Not to be reductive, but what actually matters is that Graves saw a real and credible swing and had the testicular fortitude to stand by it in the face of scepticism, cruelty, and flat out lies about his record as a pollster. He has been vindicated that something big and substantial is happening, and that we are now in a truly competitive election environment. In many ways, this week can and should be the week the debate about whether the Liberals could win the 2025 election dies a final death.
Whether they will, nobody knows. But the idea of a reelected Liberal government has gone from absurdist fantasy to a genuine prospect. And Frank Graves was the first to see it. May we tip our caps.

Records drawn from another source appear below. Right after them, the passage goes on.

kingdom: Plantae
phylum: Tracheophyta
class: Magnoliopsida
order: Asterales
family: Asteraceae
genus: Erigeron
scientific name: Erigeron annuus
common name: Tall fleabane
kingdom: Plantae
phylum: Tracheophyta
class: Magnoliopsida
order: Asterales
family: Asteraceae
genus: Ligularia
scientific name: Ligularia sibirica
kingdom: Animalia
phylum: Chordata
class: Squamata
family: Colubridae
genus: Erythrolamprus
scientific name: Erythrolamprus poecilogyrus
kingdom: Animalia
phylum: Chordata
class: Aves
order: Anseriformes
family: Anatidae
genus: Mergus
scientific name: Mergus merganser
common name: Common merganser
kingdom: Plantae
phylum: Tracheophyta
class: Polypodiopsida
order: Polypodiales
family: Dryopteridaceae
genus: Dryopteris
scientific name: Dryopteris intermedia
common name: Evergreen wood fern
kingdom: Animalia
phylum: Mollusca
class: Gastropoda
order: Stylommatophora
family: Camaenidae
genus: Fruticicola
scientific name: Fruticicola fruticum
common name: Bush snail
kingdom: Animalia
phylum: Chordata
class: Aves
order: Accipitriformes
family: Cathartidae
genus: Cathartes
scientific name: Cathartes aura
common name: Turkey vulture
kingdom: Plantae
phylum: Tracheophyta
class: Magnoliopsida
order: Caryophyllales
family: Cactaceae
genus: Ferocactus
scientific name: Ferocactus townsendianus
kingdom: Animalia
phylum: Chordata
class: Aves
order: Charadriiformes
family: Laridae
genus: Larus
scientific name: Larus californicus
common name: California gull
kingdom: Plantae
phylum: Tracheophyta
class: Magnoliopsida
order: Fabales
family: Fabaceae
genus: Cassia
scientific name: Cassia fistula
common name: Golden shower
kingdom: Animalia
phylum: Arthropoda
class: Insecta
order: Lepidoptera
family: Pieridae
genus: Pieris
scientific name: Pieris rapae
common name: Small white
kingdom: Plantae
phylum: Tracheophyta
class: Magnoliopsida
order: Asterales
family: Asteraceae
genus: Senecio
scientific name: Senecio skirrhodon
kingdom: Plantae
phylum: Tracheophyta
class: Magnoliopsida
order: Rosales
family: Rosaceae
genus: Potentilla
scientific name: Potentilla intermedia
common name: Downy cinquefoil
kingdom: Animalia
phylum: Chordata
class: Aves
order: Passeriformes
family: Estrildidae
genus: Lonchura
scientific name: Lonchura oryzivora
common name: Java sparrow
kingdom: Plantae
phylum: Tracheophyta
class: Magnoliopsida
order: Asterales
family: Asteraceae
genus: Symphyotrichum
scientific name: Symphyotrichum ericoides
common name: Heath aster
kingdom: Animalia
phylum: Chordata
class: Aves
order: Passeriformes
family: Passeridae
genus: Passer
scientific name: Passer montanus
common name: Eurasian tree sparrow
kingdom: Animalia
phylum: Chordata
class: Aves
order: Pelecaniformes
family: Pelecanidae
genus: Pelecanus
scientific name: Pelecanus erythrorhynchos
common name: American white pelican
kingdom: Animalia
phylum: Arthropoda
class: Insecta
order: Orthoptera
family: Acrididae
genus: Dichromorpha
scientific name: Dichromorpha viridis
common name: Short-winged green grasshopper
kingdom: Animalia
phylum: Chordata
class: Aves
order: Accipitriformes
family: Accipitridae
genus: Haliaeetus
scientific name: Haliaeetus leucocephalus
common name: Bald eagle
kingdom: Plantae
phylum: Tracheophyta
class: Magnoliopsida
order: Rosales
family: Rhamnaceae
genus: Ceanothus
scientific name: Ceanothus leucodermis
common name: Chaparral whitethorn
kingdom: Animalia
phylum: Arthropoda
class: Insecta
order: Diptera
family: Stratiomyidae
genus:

I think trump has trapped the conservatives and Pollievre the same way the woke stuff could trap the Liberals. Some of frank graves recent tweets might even hint at further trouble for the conservatives in the next little bit. A large chunk of their base supports trump(some vehemently). If frank graves hint is anywere near the actual number it's possible that nearly 50 percent of their base approvals of trump at the moment. Also some of the weird moves they have been making lately like announcing stuff that would acquise to trump's demands and telling the liberals to listen to them and that new slogan they announced makes me think that they know that they are stuck in a pickle. Pollievre has criticized the 51st state stuff and the tariffs but I don't think it has persuaded anyone. Pollievre hasn't sounded like a stateman either at times throughout this crisis which might hurt the conservative. The next move the conservative might make will likely come from that event later this week were they plan to wrap themselves around the canadian flag. Small chunks of the conservative base might not like that at all. The fundamentals in theory should favour the CPC still but I do wonder if trump has scrambled the race and exposed severe weakenesses with the CPC that are unlikely to be fixed before the election.
Frank Graves is always worth paying attention to.